Credit: James Oseland

"Oklahoma is the number-two state in the country for plant diversity. We follow only Oregon," explains Jackie Dill, who lives in Oklahoma and teaches wildcrafting, the art of turning wild plants into food, medicine, chicken feed, soap, and other things useful to people. "We have so many different eco-regions—wetlands and hardwood forests and prairie—and then the land rush brought European and other plants in. After the Dust Bowl era, desert plants moved in, too. I live on Iowa tribal land. I forage with a Lakota; my grandmother was Cherokee. What people forget is that for centuries this was the supermarket." Buffalo berries are one of Dill's favorite things to forage. They're spicy and go beautifully with Iowa wild sage on one of the wild bison steaks that the chefs of the southern Great Plains prize so highly.

That steak might come from Dave Hutchinson's Perfect 10 Buffalo Ranch in Rose, Nebraska, located in the Sandhills, an area of low, rolling dunes held in place by grasses covering nearly 20,000 square miles in the north-central part of the state. There the bison, who are never fed grain, spend their lives roaming free over wild pasture. Then one day Hutchinson makes a call to Rapid City, South Dakota, and a USDA-certified processing facility on wheels arrives. The rancher shoots a target animal with a thirty-aught-six rifle, and the 1,200-pound bison falls in its field, where it is winched up and butchered into more manageable chunks.
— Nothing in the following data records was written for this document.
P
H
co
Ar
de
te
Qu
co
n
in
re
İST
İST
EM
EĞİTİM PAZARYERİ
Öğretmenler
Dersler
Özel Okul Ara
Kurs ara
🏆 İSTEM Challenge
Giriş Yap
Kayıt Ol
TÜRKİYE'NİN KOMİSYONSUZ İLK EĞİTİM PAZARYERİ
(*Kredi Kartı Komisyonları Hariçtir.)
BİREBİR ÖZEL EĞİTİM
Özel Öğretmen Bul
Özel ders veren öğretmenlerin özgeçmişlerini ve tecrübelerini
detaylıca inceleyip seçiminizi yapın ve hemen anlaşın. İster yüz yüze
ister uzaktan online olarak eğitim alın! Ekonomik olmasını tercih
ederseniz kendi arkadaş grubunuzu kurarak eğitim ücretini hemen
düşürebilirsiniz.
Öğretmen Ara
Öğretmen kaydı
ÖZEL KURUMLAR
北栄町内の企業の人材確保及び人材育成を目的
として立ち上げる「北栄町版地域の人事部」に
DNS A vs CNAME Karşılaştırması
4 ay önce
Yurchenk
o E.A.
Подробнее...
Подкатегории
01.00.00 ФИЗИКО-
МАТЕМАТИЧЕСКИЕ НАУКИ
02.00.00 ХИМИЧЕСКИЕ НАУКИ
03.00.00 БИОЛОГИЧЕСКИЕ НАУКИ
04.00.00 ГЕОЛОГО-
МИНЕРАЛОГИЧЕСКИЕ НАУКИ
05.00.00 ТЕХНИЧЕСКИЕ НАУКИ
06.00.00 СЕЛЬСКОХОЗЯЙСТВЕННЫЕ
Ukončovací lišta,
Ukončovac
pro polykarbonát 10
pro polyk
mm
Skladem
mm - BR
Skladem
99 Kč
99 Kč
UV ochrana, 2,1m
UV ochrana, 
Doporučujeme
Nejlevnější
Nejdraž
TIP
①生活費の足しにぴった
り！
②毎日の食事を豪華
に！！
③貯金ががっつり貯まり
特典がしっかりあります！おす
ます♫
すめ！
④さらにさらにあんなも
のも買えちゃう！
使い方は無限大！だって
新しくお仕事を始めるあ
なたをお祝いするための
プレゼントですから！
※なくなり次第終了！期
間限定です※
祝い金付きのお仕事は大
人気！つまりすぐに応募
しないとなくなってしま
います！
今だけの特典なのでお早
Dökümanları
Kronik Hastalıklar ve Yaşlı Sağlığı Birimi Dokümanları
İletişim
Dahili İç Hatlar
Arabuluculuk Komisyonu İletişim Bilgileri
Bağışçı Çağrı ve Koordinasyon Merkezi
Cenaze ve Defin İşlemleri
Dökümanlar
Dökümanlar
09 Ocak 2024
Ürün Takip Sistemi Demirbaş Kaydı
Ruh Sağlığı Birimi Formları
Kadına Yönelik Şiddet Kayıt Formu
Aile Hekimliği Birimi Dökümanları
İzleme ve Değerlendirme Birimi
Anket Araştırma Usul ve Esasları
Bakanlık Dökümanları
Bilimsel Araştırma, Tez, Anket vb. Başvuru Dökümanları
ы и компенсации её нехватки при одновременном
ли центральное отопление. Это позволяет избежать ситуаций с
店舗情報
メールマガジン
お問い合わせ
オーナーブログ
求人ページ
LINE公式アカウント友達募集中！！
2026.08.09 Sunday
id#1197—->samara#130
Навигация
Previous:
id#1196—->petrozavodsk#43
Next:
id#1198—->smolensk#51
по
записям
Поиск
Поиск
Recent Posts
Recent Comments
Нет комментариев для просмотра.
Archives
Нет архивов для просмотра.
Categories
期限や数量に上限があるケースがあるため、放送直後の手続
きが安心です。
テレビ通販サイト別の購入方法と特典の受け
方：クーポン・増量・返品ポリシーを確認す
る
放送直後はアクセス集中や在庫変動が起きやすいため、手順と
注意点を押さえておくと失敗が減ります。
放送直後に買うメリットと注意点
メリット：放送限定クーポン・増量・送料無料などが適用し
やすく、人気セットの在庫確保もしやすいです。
"They never know stress," Hutchinson says. "They eat native grass, what they were meant to eat. Big bluestem, little bluestem, prairie sandreed, switchgrass, meadow grass, prairie cordgrass. A lot of people look at a prairie and they see grass. But this is not grass like on a golf course. This is a whole other thing. Different clovers, bittersweet; in the fall it turns orange. Yucca. Cactuses. I guess you could say I'm a grass-type person; I like to look at it. It's beautiful stuff. And it makes a good steak."

It's a steak that comes from a big, flat place that is so big, so flat, and so stable it's easier to fly over, or drive straight through, than to consider in its vast majesty.